WHAT IS EXPECTED.
Copy the entries below word for word, minus the pictures.

EXERCISE MATERIALS.
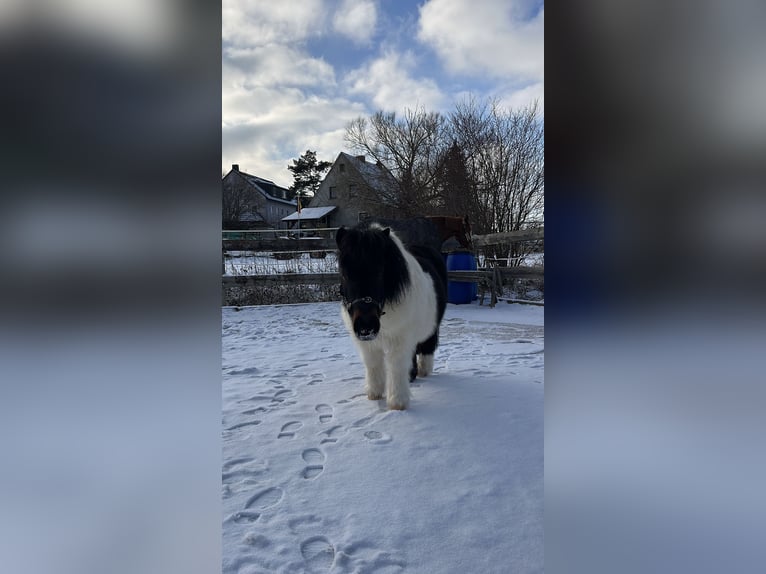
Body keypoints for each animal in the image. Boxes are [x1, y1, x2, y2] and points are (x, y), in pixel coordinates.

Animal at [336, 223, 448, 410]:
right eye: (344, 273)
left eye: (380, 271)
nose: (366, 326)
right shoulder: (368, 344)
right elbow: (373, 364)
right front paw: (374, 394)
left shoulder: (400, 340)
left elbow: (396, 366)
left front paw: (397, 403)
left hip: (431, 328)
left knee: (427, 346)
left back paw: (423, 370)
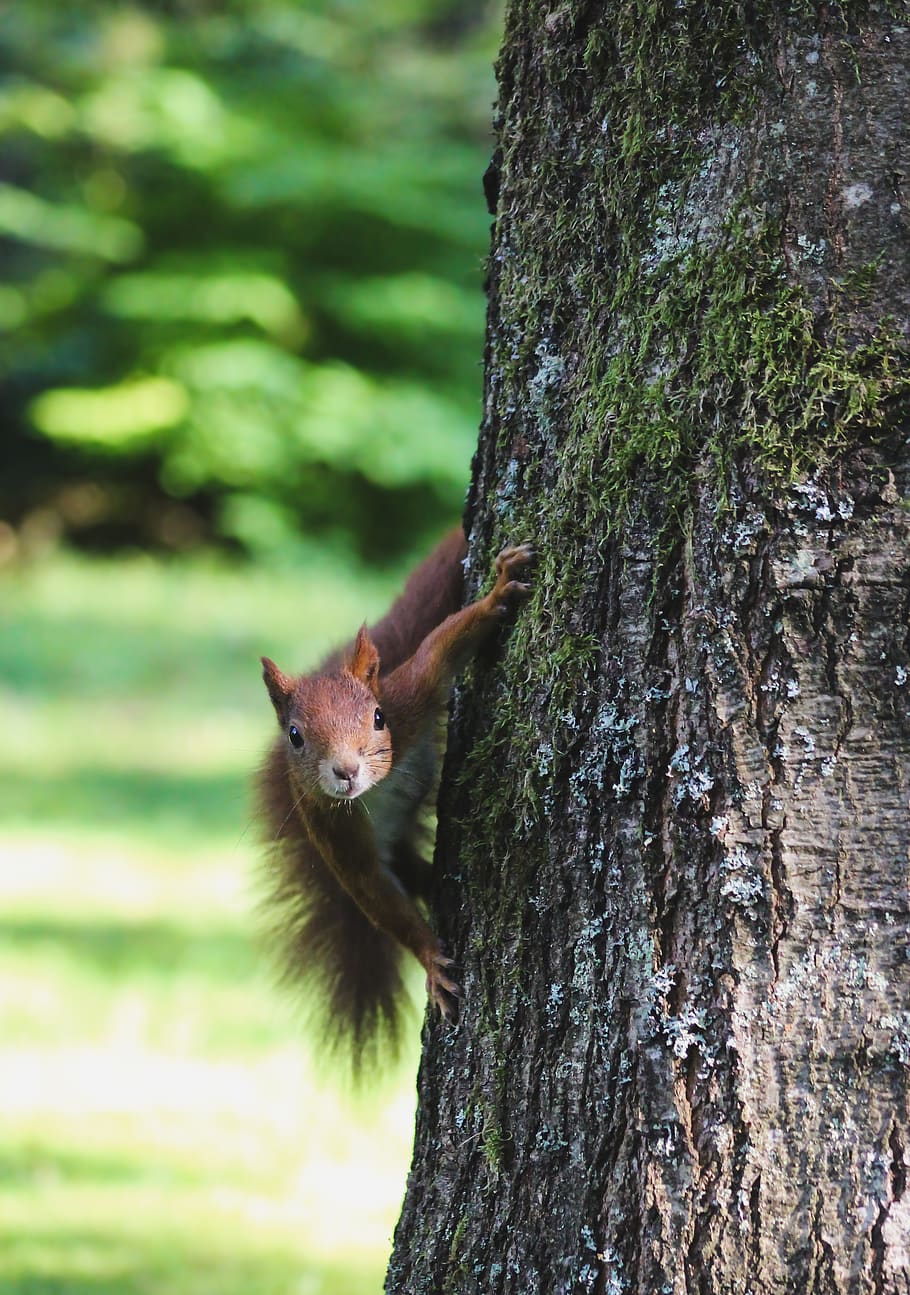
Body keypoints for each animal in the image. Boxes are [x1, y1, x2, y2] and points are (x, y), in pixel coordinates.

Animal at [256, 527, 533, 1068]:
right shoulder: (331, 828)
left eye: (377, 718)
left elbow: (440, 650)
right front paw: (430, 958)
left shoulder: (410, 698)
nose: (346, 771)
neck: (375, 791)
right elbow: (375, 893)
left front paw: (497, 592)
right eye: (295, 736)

EXERCISE OUTPUT.
Body keypoints for each animal in the image. Boxes are [x1, y1, x2, y2] and points are (x, y), in pixel coordinates.

Animal at [336, 223, 448, 410]:
right eye: (344, 273)
left eye: (380, 271)
nose: (366, 326)
right shoulder: (368, 344)
right elbow: (373, 364)
right front paw: (374, 394)
left shoulder: (400, 340)
left elbow: (396, 366)
left front paw: (397, 403)
left hip: (431, 328)
left knee: (427, 346)
left back paw: (423, 370)
Body keypoints for each animal in the image. Boxes are [x1, y1, x2, y2] and points are (x, y), in pixel coordinates.

Animal at [256, 527, 533, 1068]:
right shoulder: (331, 828)
left eye: (377, 718)
left elbow: (440, 650)
right front paw: (430, 958)
left shoulder: (410, 698)
nose: (346, 771)
neck: (375, 791)
right elbow: (375, 893)
left front paw: (497, 592)
right eye: (295, 736)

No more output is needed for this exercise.